The recent blogpost by my colleague Jordan Ballor discusses an op-ed written by law professor Stanley Fish. I am more familiar with Stanley Fish from his days as a literary theorist, and perhaps a quick review of a younger Fish will contribute to the conversation.

Fish is known for, among other things, an idea of literary interpretation he called ‘interpretive communities’ that suggests meaning is not found in the author, nor in the reader, but in the community in which the text is received. His famous illustration of this theory is as follows: He once left a list of names of literary theorists on the board of his classroom, told the class it was a medieval poem, and asked them to interpret it. Of course the duped and eager students developed a wide array of convincing interpretations, thus illustrating the power of the interpretive community.

So you can image my mild surprise when I read Fish endorsing ‘authorial intent’ in opposition to what in literary circles is known best as Formalism, the idea that “the text itself” contains the meaning. Of course, the modernist and post-modernist theorists have shared a strong aversion to “the text itself” theories. But I think it is a mistake to suggest that simply because the Mods and Postmods attacked both Formalism and Realism, anyone who attacks Literary Formalism is attacking Realism.
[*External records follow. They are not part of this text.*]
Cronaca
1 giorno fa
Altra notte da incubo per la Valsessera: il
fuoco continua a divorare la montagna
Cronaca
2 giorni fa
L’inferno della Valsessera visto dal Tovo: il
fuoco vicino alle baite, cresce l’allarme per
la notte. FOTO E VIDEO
There are other theories and theorists who would not (properly speaking) align themselves with staunchly relativistic theories and yet would take issue with Formalism (a phenomenologist such as Wolfgang Iser I think would be one of them.)
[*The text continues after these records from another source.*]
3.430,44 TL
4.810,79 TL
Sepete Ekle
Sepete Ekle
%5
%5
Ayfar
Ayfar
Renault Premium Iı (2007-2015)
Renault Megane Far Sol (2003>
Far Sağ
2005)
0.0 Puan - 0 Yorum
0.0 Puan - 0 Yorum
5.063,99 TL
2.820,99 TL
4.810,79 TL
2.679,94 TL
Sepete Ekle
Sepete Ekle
How does this relate to the larger question of Constitutional Interpretation? To deny ‘textualism’ is not necessarily to suggest that meaning is subjective in the author, the reader, or the interpretive community. Denying textualism is not necessarily to deny objective reality. One can question textualism and maintain absolutism. What allows for this is the fact that all language, especially in a publicly crafted document like our Constitution, is in some sense ‘corporate’ (the etymological connection between ‘communication’ and ‘communion’ speaks volumes on this point, I think).

As far as we humans are concerned, there is always an element of mystery in language, in the Word. To my knowledge, there is only one who can express an icon of meaning so perfectly as to unite the Utterance with its Reality. All (human) language is at best an attempt at meaning, a part of meaning, and never the last word.